● Camera metadata records
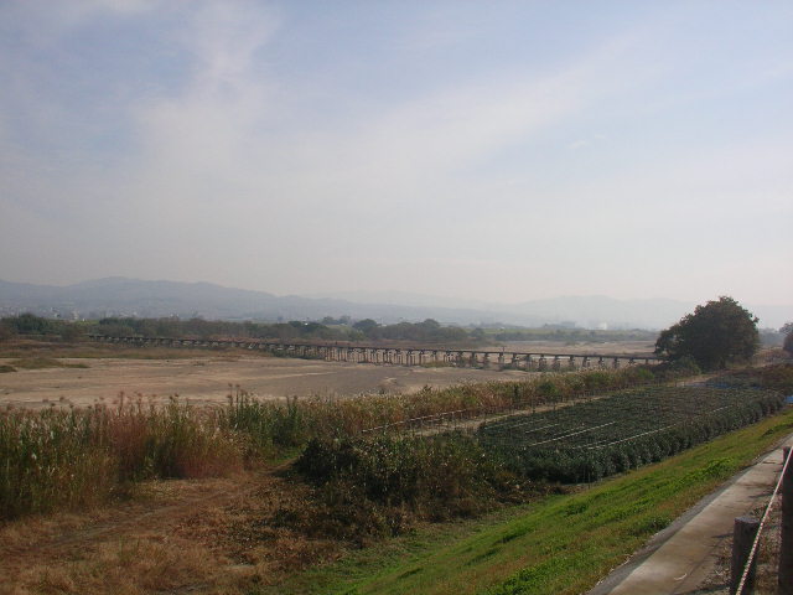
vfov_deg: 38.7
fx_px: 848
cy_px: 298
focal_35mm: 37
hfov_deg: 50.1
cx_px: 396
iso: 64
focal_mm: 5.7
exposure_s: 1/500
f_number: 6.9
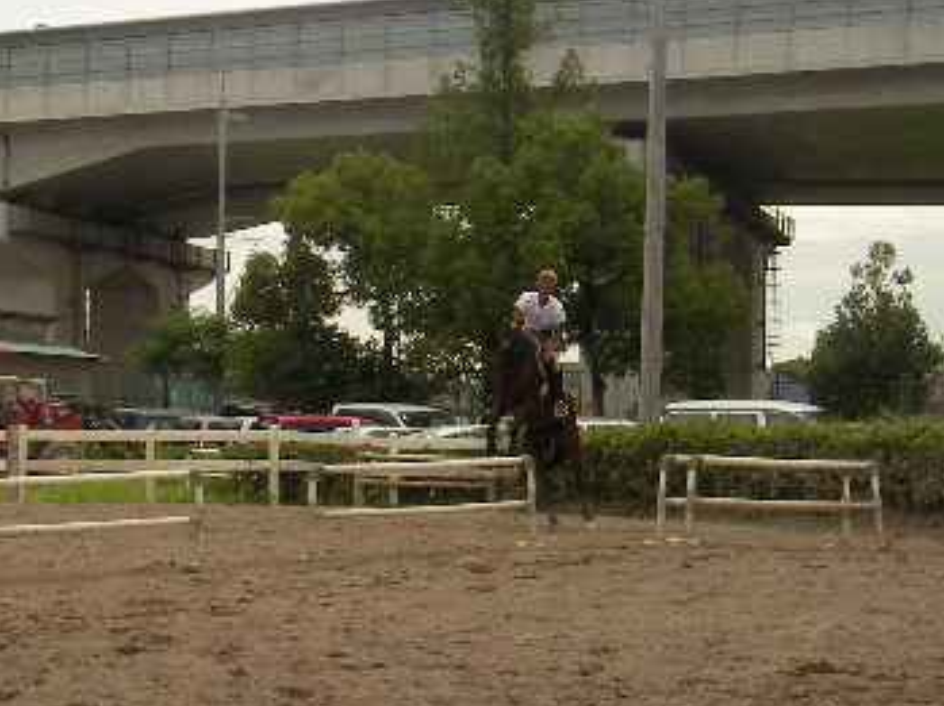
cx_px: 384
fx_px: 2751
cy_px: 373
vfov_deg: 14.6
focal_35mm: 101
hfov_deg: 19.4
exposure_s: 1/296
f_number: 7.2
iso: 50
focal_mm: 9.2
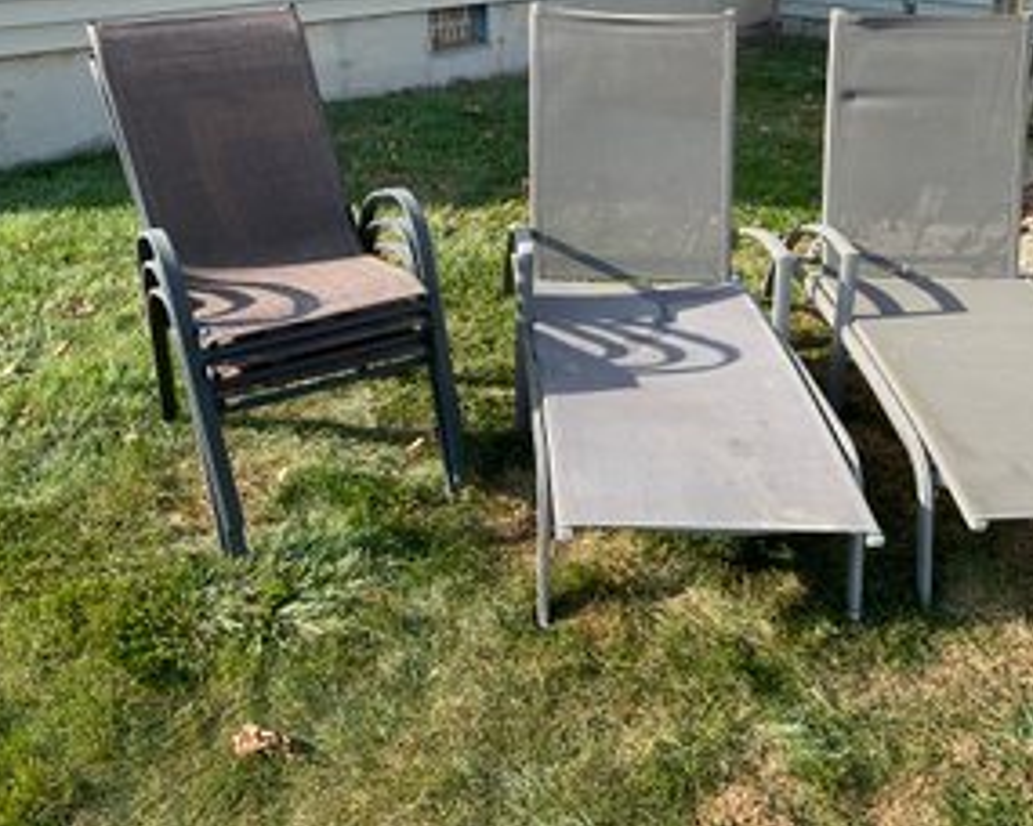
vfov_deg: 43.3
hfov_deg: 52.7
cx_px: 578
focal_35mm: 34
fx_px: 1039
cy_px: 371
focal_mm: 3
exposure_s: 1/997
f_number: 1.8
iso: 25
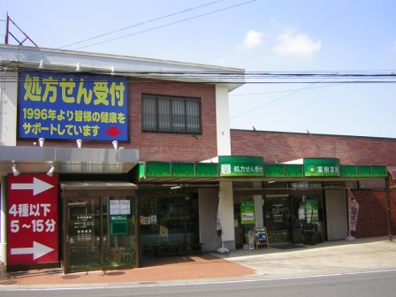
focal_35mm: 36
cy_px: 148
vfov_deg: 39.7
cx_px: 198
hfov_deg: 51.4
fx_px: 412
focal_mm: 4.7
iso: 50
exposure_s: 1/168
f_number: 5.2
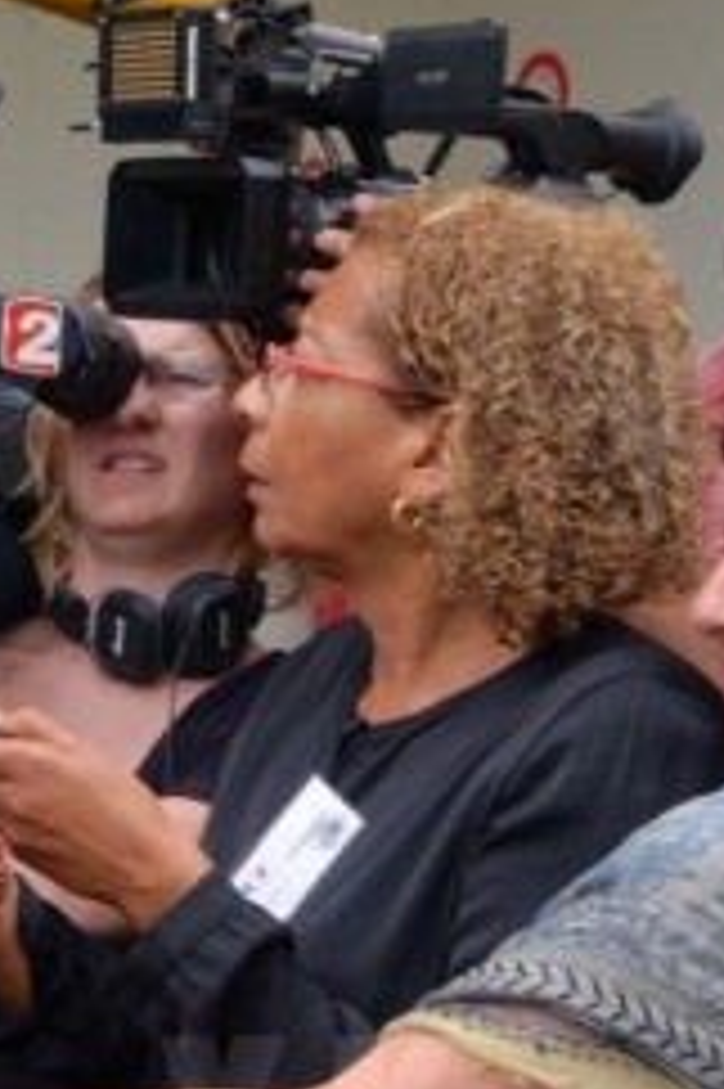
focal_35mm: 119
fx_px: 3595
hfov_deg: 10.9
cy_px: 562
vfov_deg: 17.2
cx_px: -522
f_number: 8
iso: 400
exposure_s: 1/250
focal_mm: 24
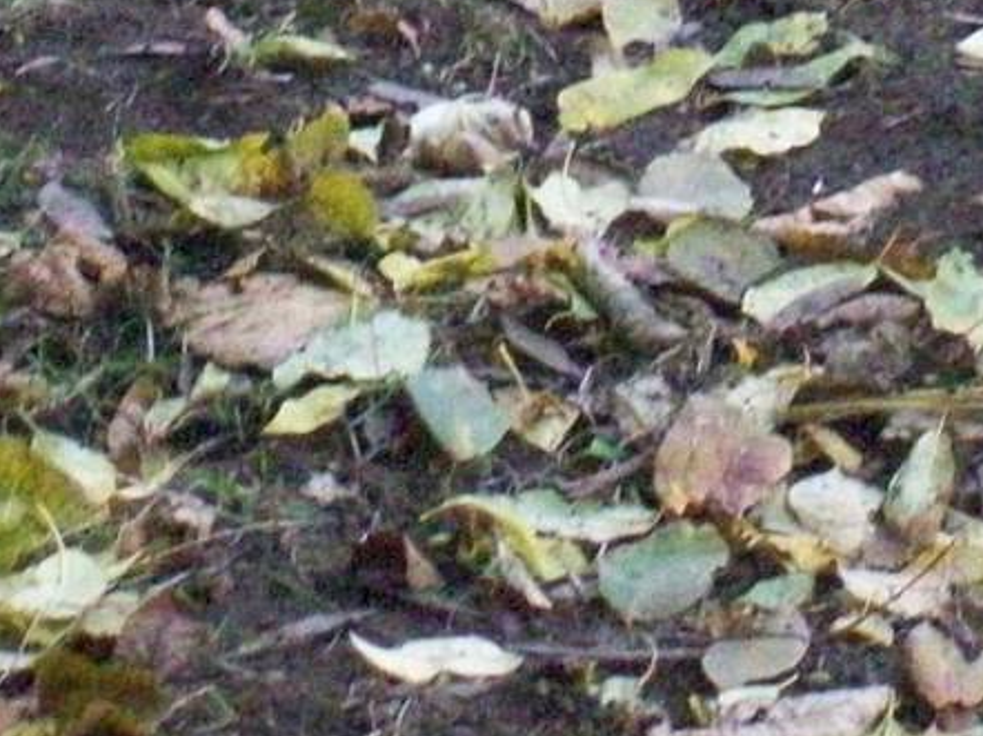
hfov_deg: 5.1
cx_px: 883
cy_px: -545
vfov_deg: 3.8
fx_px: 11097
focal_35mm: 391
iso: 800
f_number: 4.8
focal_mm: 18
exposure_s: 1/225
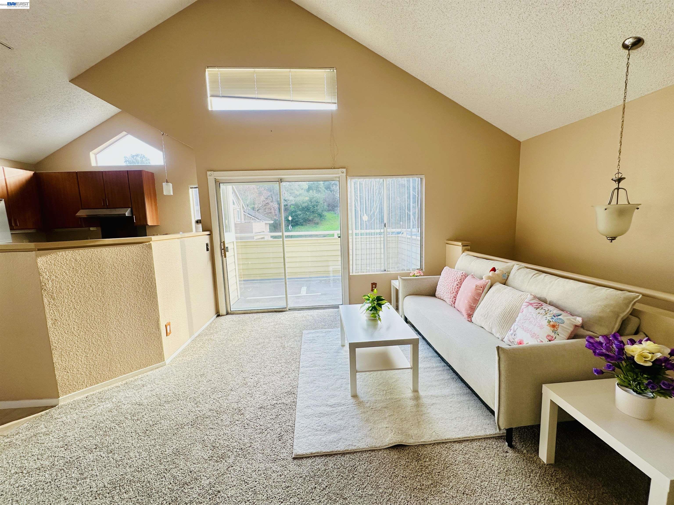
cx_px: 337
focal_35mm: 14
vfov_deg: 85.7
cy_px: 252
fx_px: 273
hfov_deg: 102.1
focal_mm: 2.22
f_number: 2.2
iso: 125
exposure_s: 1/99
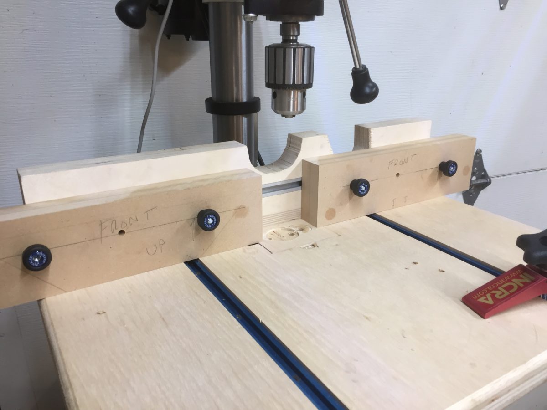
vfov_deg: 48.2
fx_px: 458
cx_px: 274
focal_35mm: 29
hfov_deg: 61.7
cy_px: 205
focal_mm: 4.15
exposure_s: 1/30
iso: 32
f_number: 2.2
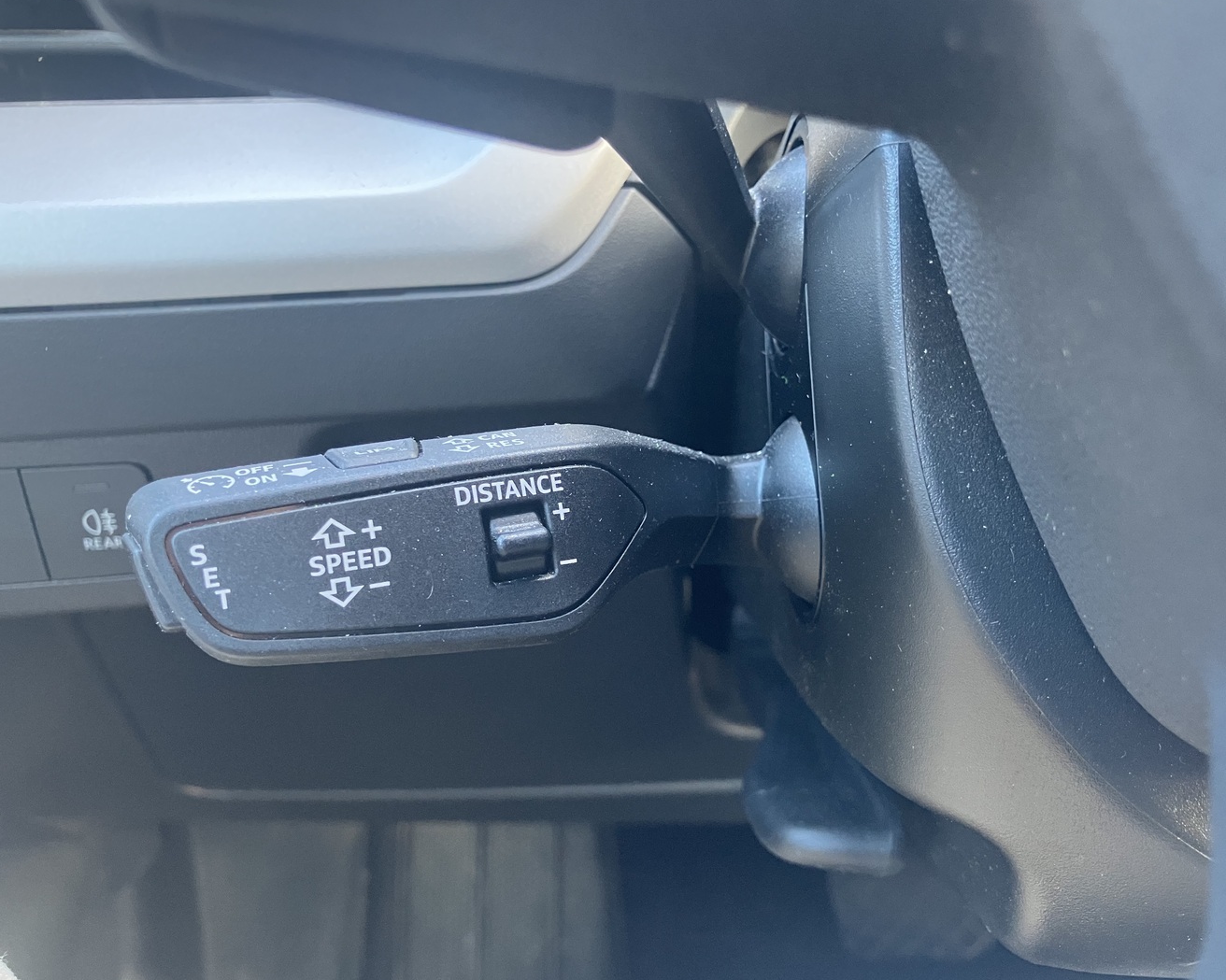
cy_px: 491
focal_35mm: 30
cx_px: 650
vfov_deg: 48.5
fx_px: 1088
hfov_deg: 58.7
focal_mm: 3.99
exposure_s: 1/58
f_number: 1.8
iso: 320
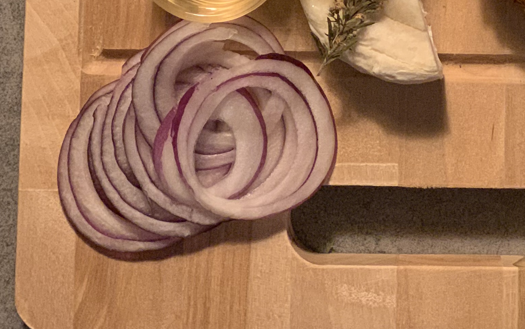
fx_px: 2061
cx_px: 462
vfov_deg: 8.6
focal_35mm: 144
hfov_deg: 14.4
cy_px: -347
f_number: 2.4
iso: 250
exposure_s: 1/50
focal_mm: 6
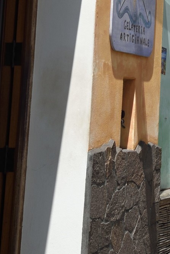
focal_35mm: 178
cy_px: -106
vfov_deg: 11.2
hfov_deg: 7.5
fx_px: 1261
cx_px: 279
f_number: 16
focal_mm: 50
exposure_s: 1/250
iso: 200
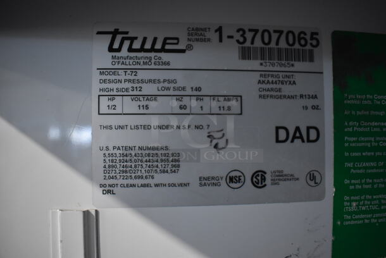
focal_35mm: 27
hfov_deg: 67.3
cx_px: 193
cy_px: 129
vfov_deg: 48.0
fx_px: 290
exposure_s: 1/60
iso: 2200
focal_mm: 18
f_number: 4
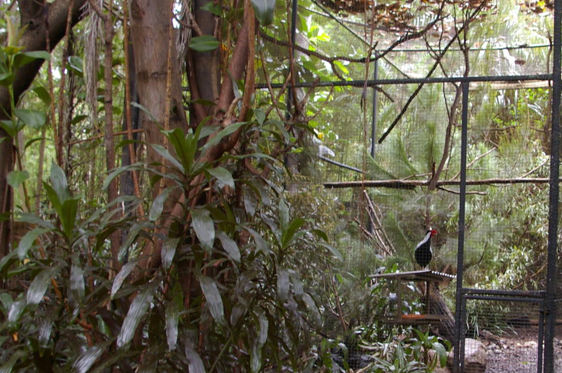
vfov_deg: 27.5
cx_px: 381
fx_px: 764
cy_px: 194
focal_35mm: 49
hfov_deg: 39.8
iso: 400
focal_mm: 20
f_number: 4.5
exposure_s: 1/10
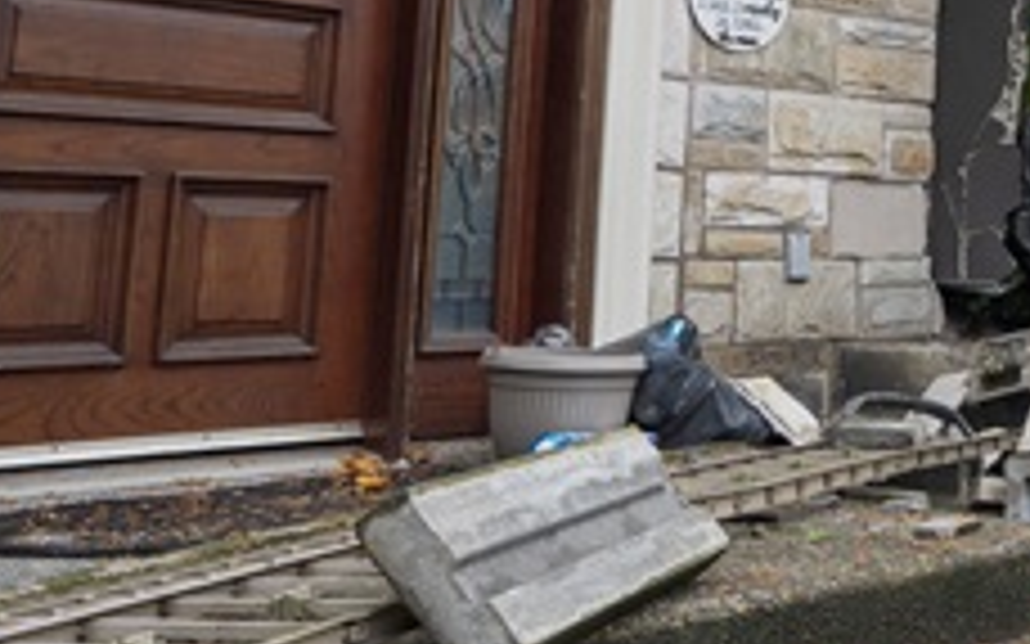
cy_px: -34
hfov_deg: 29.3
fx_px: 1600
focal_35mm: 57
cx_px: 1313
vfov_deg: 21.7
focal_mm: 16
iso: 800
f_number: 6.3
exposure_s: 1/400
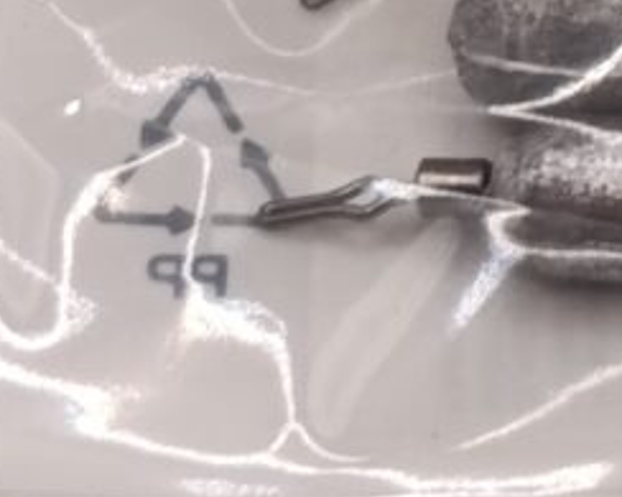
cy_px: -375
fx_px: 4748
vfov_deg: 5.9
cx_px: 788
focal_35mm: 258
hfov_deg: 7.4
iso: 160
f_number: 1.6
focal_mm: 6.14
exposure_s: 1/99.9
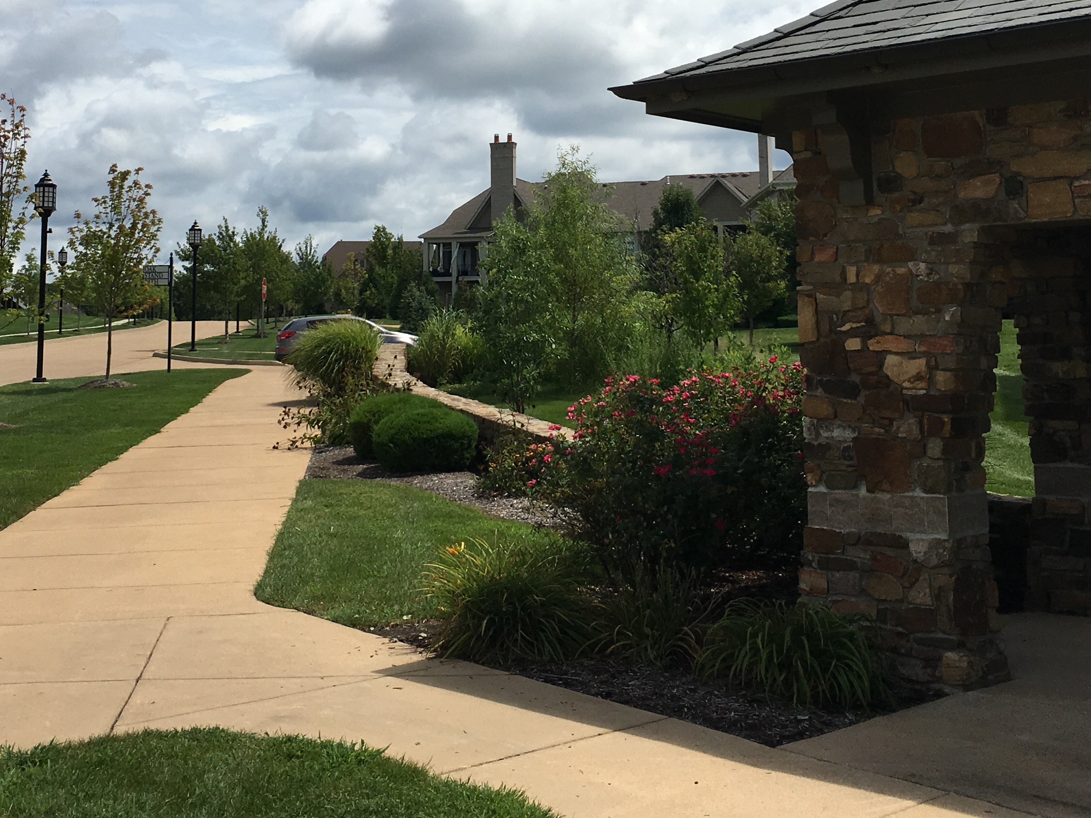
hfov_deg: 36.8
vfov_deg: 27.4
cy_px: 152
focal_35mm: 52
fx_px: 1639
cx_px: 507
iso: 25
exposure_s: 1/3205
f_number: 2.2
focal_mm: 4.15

● Your objective
Nothing but the lines from the line containing "focal_mm: 6.14" through the end of the data, both ends included, is to be reproduced, exactly as written and without the pictures.

● Written reply
focal_mm: 6.14
exposure_s: 1/99.9
hfov_deg: 36.8
vfov_deg: 27.4
cy_px: 152
focal_35mm: 52
fx_px: 1639
cx_px: 507
iso: 25
exposure_s: 1/3205
f_number: 2.2
focal_mm: 4.15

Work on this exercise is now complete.